Students of color know colleges have enrollment goals for diverse students—“quotas” was the word many of them used in open-ended responses—and that they’re being targeted because of that. They feel they are only valued by the college for their race/ethnicity. Survey responses showed these students see many college diversity initiatives as self-serving and rooted in appearances, rather than in the authentic value that diversity of all kinds contributes to a college community.

In regards to overrepresentation of racial/ethnic diversity in imagery used by colleges, the majority of respondents (89.4 percent) agreed or strongly agreed that the overrepresentation is intentional, with more than two-thirds (68.2 percent) agreeing or strongly agreeing it is misleading and more than half (53 percent) agreeing or strongly agreeing the practice is dishonest. In contrast, only 3 percent agreed or strongly agreed that the overrepresentation was unintentional, 12.1 percent agreed or strongly agreed it was reasonably accurate, and 9.1 percent agreed or strongly agreed that it was an honest act. Ouch again.

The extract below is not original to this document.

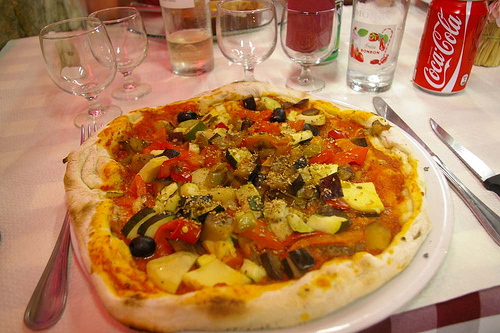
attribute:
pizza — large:
[63, 80, 430, 330]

Now that we’ve reflected on some common practices and heard about the impact from the target audience, let’s talk about some dos.

Do Ask

If you really want to diversify your campus, ask students of color what they want and need. Ask current students, prospective students, recent alumni, community members—ask them all. You can guess all day long, but your audience is captive, willing to tell you what they think and really wanting to see some change and authenticity from colleges (and, often, be part of the change). What made them ultimately choose or not choose your college? What was their main deciding factor? How has their experience been as a student of color on your campus? What could your college do better? What are challenges they face? What resources or support do they need? Ask it all.

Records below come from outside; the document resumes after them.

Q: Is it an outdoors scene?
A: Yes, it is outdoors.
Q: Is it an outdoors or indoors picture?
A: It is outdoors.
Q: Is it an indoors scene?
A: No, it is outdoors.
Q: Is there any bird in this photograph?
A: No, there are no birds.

As part of my research, I was required to list my contact information in case any respondents had questions. I’ll never forget one student, who called me and left a voice mail thanking me for asking those hard questions and for spending the time to ask her what she wanted and needed. She said no one had ever asked, and it left such an impression with me.

Do Localize Your Data

The data I’ve shared with you are localized predominantly to a particular region in the U.S. (the Southeast), so I cannot say this enough: localize your data! This is part of why it’s critical to conduct your own research with your target audience. Depending on your campus and your region, your audience’s top deciding factors in college selection may vary significantly from another college’s. Their experiences also may vary, depending on cultural factors specific to your region. National data are helpful, though limited in this topic area, but nothing provides the insight you need like data localized to your specific audience. And, while you’re at it, keep them fresh. Refresh your research every few years as things change and evolve. Mine’s already two years old, and look how much has changed since late 2019. (Understatement of the year?)

Do Put in the Work

Don’t just do the research: put in the work to improve, build, fund and prioritize what these students want and need. Put the work—and the money—where your mouth is. If your college touts diversity as a core value, show the ways you’re working to improve it and what your measurable goals are (I’m not talking enrollment numbers here: I’m talking funding goals for diversity support services, scholarships, amenities, etc.).

Survey respondents noted over and over that colleges don’t have to be perfect when it comes to diversity, but that they want authenticity from colleges. They want to know it’s a priority and how it’s being acted on, even if there’s a long way to go.

Numbers and goals have been driving this conversation for too long. Let humanity, empathy and data guide you first and foremost. When you don’t know, ask. When you think you know, still ask. When you get an answer, act on it, or make a measurable plan to act on it. Be authentic, own up to your shortcomings and lay out the path forward. Invite prospective students to be part of the path forward—heck, ask them to help lead it. Just ask.